DESCRIZIONE DEL COMPITO:
Prosegui l'articolo sulla tassa sullo zerbino partendo subito dopo l'ultima frase riportata.

TESTO ESTRATTO:

Arriva la tassa sullo zerbino

13 Maggio 2017
Arriva la tassa sullo zerbino

Il caso: 60 giorni per pagare la cartella esattoriale; altrimenti arriva il pignoramento.

Il nostro fisco è pieno di tasse bizzarre ed ingiuste. Soprattutto nei Comuni, dove il federalismo fiscale e la necessità di fare cassa spinge gli enti locali – sempre in bolletta – a inventarsi stravaganti e fantasiose forme di imposizione fiscale. L’ultima novità è la tassa sullo zerbino, che in realtà non è poi una novità, ma l’interpretazione di una norma già esistente nel nostro ordinamento. Solo che, in questo caso, la si vuole estendere anche ai tappetini dove tutti si puliscono le scarpe prima di entrare in un locale. Beninteso, non qualsiasi zerbino, ma solo quelli che contengono loghi, nomi e indicazioni di attività commerciali o di studi professionali. Indicazioni che sarebbero una pubblicità tutt’altro che occulta e che, quindi, sono soggette alla relativa imposta. Insomma, chi deve pagare non è chi ha lo zerbino con scritto «Welcome» o «Casa dolce casa», ma chi vi ha fatto riportare i segni distintivi della propria azienda o, senza troppe personalizzazioni, ne ha acquistato uno con la scritta «Studio legale» «Studio medico», ecc. Gli zerbini di questo tipo sarebbero né più né meno di una comune targa e, pertanto, vanno tassati con l’imposta sulla pubblicità.

Dati raccolti
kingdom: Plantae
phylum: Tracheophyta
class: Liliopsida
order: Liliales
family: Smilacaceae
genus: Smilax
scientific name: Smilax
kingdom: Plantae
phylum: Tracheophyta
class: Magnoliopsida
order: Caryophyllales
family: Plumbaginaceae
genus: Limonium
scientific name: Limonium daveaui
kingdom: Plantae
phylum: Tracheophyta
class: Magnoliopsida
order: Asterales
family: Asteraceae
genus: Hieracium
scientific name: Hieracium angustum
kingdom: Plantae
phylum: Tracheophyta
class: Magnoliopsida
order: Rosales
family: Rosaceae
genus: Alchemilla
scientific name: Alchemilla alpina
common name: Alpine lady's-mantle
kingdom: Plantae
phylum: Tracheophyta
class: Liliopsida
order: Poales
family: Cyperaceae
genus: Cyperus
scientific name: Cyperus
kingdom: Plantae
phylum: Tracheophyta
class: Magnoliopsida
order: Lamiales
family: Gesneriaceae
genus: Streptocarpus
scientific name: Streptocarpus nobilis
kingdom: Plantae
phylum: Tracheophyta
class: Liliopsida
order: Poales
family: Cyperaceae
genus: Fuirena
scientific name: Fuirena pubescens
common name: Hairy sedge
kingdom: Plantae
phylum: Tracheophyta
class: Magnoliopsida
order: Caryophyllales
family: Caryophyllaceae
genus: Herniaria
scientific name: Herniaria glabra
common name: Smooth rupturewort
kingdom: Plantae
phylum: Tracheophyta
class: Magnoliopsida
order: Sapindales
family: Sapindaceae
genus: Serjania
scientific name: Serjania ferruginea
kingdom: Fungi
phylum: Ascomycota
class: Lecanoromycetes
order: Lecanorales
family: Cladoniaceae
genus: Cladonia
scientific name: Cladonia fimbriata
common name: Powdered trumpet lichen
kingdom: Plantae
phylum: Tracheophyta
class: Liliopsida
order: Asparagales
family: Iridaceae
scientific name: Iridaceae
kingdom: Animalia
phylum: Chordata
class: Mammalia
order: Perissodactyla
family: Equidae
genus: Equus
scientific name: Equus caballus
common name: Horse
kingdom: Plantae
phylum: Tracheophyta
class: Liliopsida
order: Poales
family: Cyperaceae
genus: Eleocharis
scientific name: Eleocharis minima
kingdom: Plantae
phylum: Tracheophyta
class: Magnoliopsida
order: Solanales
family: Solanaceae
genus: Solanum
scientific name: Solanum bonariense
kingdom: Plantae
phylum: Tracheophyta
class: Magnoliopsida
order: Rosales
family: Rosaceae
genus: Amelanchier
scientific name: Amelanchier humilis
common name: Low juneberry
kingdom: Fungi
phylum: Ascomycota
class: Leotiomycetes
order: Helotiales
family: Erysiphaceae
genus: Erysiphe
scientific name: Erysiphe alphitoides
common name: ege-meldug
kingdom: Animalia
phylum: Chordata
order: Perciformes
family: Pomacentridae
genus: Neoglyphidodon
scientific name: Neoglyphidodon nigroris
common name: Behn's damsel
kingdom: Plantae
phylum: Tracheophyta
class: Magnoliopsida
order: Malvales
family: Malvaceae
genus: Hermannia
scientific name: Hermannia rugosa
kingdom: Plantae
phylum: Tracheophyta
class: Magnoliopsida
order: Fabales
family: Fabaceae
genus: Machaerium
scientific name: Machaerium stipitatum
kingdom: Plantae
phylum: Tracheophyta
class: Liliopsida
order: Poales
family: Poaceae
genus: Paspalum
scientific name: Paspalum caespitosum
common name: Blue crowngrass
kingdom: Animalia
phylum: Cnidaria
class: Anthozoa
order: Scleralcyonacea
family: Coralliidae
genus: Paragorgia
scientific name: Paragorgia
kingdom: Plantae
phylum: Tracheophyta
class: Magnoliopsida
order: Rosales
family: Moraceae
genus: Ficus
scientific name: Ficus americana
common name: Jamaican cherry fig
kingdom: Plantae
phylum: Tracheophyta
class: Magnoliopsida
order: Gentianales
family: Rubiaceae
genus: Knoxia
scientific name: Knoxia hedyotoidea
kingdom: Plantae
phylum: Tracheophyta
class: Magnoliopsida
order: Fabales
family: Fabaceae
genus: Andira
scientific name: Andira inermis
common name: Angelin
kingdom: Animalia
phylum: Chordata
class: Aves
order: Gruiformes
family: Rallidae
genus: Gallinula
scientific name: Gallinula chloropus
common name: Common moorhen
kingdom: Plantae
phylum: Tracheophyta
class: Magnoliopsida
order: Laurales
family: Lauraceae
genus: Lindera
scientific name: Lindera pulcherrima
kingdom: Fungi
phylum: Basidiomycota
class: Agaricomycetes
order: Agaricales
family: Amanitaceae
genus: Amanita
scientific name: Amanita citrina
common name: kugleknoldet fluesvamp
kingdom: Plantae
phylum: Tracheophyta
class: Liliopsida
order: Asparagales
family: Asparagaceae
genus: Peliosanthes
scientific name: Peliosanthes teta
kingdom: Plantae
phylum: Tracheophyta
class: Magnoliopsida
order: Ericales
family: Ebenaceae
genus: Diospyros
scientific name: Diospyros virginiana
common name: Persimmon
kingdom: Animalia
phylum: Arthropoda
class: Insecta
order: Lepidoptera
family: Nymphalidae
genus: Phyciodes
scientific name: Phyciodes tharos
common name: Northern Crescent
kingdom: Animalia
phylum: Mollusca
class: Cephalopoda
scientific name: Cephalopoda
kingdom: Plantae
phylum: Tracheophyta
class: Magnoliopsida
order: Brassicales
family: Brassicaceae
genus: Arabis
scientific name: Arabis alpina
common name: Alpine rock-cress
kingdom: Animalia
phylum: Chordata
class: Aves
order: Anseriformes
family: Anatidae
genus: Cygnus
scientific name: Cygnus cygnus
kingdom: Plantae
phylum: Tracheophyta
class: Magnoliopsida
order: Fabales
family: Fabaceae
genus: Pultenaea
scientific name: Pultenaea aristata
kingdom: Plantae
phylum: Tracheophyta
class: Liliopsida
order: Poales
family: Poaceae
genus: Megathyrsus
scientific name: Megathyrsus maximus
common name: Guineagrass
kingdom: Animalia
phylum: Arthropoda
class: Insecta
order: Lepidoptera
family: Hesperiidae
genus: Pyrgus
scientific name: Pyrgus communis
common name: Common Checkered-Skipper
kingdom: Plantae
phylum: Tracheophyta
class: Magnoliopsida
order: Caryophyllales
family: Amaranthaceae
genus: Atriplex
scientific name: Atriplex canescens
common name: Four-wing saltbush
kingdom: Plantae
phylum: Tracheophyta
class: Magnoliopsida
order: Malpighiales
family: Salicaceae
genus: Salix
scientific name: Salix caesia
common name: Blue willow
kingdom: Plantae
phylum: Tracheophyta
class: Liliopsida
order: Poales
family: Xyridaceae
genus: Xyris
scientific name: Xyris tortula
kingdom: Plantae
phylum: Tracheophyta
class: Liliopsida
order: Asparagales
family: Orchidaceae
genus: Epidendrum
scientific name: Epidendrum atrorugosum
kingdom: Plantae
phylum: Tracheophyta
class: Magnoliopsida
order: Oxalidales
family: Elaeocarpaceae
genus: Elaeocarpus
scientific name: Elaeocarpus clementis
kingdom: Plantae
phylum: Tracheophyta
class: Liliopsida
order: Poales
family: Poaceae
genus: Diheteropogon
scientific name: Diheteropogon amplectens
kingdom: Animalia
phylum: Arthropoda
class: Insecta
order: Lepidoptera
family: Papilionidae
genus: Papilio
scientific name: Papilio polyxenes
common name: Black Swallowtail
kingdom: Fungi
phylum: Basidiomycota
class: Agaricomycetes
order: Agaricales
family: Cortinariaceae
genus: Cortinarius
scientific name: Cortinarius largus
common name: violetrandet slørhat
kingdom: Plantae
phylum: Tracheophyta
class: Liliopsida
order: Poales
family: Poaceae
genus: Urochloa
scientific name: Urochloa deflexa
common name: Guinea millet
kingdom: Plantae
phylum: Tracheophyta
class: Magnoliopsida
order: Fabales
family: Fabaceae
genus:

LA TUA RISPOSTA:
È quanto sta succedendo a Modena dove diversi contribuenti stanno ricevendo le cartelle di pagamento con la richiesta di versamento della tassa sullo zerbino. La cartella contiene peraltro l’invito a pagare entro 60 giorni con uno sconto, pena pesanti sanzioni (e magari il pignoramento). La denuncia viene proprio da Confesercenti che ha convocato una riunione d’urgenza con i rappresentanti del Comune. A Modena, la gestione della riscossione esattoriale è affidata – come in molti altri Comuni – a una società privata diversa da Equitalia. E il dubbio è che l’esattore stia rastrellando tutti i mezzi in proprio possesso pur di far pagare i contribuenti.

«In Italia la semplificazione fiscale è ancora una chimera: il caso di Modena, purtroppo, è solo l’ultima di una lunga serie di ”stranezze” fiscali che gravano su cittadini e imprese» ha commentato il segretario di Confesercenti. Un vero e proprio bestiario fiscale: dall’imposta sull’ombra alle tasse su ballatoi. Tutte tristi realtà di un Paese che è ancora rimasto al sistema delle gabelle medioevali.